À la fin des années 60, un souffle contestataire fait irruption au sein d’une jeunesse américaine traumatisée par la guerre du Viêt Nam et désireuse d’une révolution politique et sociale. Contaminés par cette euphorie, de jeunes cinéastes impressionnés par la Nouvelle Vague vont s’emparer d’Hollywood et briser les tabous. Parmi les plus grandes œuvres auxquelles donnera naissance cette génération, Le Lauréat est sans doute la plus emblématique de ces élans libertaires.

On découvre d’abord un protagoniste en dérive, prisonnier de la pression sociale que lui impose son entourage bourgeois. Incapable de vivre sa vie, il rêve de s’affranchir du cadre rigide dans lequel il est enfermé. Ce sentiment est métaphorisé dès la scène d’ouverture où le personnage est porté par un tapis roulant. Il a l’illusion d’avancer alors qu’il est finalement immobile et condamné à une trajectoire rectiligne, à l’image de la vie qui l’attend. Sa rencontre avec Mrs Robinson, femme mature avec qui il entretiendra une relation secrète, semble pendant un temps mettre un terme à son errance. Mais si elle le débarrasser de sa virginité, elle emporte également avec elle son innocence et sa naïveté.

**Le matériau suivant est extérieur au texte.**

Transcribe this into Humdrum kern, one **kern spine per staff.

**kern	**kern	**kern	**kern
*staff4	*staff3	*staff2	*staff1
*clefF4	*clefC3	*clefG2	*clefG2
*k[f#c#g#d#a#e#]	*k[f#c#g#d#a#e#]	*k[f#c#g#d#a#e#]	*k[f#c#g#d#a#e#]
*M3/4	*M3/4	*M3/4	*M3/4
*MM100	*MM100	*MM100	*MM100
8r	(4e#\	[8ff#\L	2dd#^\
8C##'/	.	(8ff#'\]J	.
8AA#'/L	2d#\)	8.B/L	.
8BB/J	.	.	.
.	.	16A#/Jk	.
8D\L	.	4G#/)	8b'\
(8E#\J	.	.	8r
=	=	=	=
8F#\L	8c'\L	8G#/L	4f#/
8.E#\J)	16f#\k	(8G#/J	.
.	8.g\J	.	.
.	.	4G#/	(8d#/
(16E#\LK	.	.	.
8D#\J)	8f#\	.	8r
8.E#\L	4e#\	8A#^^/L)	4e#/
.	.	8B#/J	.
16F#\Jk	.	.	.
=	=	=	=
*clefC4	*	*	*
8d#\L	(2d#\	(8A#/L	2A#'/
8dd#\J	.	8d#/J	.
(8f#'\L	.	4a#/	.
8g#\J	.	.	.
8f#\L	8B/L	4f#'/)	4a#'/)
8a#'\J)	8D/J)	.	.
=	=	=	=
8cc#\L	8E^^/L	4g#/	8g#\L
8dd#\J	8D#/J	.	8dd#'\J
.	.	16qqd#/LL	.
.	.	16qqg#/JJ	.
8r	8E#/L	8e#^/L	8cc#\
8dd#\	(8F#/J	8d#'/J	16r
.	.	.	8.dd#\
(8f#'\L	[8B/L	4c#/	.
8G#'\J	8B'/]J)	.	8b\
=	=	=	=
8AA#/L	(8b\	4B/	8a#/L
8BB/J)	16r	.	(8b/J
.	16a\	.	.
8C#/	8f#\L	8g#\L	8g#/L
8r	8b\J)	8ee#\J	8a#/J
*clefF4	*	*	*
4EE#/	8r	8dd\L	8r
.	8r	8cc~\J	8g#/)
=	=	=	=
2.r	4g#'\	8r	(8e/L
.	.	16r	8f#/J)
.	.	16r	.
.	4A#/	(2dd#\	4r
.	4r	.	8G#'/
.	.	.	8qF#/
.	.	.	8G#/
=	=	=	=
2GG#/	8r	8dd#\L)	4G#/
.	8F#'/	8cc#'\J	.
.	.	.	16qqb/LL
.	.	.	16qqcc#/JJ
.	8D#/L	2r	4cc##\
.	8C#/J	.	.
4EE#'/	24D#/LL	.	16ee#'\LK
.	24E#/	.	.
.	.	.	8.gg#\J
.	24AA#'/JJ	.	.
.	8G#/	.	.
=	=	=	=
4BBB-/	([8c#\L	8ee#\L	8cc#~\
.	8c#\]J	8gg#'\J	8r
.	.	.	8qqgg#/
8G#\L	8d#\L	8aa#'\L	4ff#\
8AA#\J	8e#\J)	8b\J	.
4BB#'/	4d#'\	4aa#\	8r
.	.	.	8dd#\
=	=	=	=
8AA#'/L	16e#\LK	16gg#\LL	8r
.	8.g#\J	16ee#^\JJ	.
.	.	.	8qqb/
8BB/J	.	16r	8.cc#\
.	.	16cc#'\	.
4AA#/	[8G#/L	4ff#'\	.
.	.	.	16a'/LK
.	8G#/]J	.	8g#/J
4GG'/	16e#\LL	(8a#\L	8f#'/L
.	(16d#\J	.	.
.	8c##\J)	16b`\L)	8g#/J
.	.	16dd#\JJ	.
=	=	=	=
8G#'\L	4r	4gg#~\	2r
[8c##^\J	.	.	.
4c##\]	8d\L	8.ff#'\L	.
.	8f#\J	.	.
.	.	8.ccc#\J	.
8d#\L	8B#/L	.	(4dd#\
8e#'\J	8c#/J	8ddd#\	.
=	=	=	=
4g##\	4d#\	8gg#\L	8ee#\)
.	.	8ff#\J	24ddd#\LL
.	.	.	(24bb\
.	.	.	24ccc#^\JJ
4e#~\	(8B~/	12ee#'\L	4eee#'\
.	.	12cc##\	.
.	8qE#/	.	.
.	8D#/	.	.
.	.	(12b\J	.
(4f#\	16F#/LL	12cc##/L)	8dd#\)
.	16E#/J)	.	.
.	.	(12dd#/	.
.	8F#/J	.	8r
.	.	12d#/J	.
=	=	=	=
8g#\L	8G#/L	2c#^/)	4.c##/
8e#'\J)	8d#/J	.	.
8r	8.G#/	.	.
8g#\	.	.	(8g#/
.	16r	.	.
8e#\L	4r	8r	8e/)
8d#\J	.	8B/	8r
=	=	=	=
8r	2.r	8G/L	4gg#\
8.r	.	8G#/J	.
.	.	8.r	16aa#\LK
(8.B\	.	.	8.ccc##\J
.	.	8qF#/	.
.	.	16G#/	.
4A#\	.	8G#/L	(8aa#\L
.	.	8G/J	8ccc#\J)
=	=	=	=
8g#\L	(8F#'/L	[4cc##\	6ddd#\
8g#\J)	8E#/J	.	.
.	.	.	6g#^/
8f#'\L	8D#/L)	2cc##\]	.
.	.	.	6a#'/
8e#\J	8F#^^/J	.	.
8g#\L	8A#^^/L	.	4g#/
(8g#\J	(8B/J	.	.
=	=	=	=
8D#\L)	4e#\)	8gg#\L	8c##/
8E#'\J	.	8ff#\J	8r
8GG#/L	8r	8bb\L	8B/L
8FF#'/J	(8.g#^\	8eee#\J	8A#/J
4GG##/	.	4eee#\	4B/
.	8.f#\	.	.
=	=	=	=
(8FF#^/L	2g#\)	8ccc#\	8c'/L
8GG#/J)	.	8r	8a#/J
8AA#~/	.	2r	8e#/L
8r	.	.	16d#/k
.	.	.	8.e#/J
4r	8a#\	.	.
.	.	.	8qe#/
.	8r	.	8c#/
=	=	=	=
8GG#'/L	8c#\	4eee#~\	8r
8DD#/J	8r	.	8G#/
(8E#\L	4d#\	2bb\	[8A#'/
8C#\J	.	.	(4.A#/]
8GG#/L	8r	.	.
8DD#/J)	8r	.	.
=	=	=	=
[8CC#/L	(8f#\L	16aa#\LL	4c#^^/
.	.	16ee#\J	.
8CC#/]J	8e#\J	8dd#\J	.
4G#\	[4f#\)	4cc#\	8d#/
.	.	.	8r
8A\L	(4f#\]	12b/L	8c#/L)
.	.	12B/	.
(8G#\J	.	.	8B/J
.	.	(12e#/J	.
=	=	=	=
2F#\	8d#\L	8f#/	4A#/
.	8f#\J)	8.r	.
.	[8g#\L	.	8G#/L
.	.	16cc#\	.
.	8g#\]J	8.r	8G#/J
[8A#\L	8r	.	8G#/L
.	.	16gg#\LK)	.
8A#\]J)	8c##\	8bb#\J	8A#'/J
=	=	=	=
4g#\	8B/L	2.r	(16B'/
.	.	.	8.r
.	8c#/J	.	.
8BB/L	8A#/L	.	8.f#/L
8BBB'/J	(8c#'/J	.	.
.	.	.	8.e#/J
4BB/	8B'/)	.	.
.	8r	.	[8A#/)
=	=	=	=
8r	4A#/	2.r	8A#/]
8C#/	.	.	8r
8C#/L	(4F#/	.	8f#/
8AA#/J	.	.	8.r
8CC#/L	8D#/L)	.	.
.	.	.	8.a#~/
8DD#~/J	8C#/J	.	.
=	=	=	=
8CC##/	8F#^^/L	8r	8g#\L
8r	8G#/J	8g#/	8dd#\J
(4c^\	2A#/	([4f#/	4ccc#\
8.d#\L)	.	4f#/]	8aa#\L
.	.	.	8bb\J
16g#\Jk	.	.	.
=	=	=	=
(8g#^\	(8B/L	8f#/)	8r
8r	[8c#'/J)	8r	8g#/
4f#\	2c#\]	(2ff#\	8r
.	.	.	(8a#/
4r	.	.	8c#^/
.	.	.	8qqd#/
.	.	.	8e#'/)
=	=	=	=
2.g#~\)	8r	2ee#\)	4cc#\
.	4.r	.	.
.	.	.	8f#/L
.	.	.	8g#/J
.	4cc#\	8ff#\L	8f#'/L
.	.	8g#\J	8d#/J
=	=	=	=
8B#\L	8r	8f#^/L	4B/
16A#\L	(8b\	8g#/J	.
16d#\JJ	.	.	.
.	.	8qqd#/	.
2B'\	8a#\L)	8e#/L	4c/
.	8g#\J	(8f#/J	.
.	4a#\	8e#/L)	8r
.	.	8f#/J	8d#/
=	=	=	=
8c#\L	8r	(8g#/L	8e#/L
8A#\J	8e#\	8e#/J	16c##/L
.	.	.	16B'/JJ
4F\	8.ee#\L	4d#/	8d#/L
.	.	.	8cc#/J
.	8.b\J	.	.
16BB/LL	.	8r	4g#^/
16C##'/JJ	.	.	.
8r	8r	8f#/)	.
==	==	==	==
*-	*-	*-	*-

Comme la jeunesse américaine, il est surtout animé par une volonté d’émancipation et de fuite mais ignore tout de la destination qu’il veut atteindre. Ce sont donc moins ses sentiments que son besoin d’échapper à un environnement étouffant qui l’ont fait s’échouer dans les bras de cette femme tourmentée. À mesure qu’il réalise qu’il n’est rien de plus qu’un objet sexuel, il s’éprend de la pétillante fille de sa maîtresse qui incarnera pour lui la possibilité d’une échappée libératrice. Et le film se conclue étonnamment sur une note ambiguë : le regard du jeune couple se crispe, comme si la lucidité avait soudainement resurgi et que la gueule de bois était déjà là.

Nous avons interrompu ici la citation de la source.